Ph.D Thesis

Ph.D StudentKatz Omer
SubjectStatistical Approaches to Reverse Engineering
DepartmentDepartment of Computer Science
Supervisor PROF. Eran Yahav
Full Thesis textFull thesis text - English Version


Software affects all aspects of our lives. More and more industries and products incorporate software as a core component, and we routinely place our trust in software. If that software fails, either due to an attack or an error, it can have major implications for users, industries, and society. As the impact of software grows rapidly, it is imperative that we raise the level of confidence in its correctness.

One way to make sure that software is free from vulnerabilities and back-doors is to understand how it works, for example by inspecting its source code. However, the vast majority of software is delivered in binary form, without source code. When source code is not available, reverse engineering is required to lift software in low-level representation (typically machine code) to higher-level presentation that can be understood by humans. Reverse engineering is notoriously hard and requires extensive manual effort by experts.

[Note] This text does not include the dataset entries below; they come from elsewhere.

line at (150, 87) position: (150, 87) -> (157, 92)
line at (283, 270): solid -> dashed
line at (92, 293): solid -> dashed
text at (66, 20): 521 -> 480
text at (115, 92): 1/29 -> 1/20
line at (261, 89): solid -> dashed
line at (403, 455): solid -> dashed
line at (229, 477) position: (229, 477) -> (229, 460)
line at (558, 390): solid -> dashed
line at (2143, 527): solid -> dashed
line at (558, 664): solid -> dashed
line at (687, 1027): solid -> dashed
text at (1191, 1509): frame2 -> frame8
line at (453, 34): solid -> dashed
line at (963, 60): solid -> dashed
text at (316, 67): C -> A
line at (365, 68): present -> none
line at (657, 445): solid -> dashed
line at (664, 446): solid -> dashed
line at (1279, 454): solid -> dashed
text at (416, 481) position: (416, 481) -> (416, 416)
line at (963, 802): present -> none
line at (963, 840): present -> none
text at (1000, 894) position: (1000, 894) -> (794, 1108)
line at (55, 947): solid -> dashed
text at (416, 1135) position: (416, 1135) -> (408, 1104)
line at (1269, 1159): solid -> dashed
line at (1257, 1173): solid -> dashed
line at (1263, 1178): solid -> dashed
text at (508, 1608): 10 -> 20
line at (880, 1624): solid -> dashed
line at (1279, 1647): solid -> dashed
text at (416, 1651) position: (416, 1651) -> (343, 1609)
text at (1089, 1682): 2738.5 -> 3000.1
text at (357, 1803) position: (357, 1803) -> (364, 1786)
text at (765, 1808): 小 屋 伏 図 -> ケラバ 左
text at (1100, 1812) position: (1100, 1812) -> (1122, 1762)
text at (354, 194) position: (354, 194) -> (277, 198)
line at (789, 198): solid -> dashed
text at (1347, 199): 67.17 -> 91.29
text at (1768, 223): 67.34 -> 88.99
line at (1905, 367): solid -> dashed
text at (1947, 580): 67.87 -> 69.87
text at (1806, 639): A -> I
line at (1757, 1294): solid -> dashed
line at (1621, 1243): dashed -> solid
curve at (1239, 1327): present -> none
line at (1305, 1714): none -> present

This thesis focuses on techniques that assist reverse engineering. We tackle several reverse engineering challenges and provide statistical solutions. Some previous advances on these problems have been made but a solution applicable to realistic software remained unachievable, often due to computational complexity. The main idea behind our statistical solutions is to trade off precision for computational feasibility. These solutions are effective in focusing and directing reverse engineering efforts, and can be directly used for improving the level of software security.

We first discuss the problem of identifying targets of virtual function calls in optimized stripped binaries. This is a crucial step towards understanding the control flow of the binary. It is crucial both for manual reverse engineering and for automatic analysis. Our solution relies on object tracelets --- sequences of operations applied to an object --- which represent how an instance of a type is used in practice, and the subtle differences between usages of different types.

We then tackle the problem of reconstructing type hierarchies in optimized stripped binaries. We measure a similarity between types based on similarity of usage patterns, which we elevate to a full hierarchy. Such a hierarchy is needed for understanding a given binary. Furthermore, it is essential for augmenting existing binaries with security mechanisms such as control flow integrity.

Finally, we examine the challenge of automatic decompilation. This challenge is the pinnacle of reverse engineering. Automatically decompiling low-level code back to human-readable equivalent code makes it accessible to a wider range of programmers. It also allows modification and recompilation of the code as needed. We present a new approach and a new point-of-view for this problem by framing it as a language translation problem.

Throughout this thesis, we borrow insights and methods from machine learning and natural language processing. We combine those with programming languages techniques, resulting in solutions much more powerful than achievable by each field separately.

The approaches specified in this thesis were implemented as prototypes and evaluated using real-world binaries and code. Our evaluation shows the benefits of each approach compared to traditional solutions, and its effectiveness in understanding and securing software.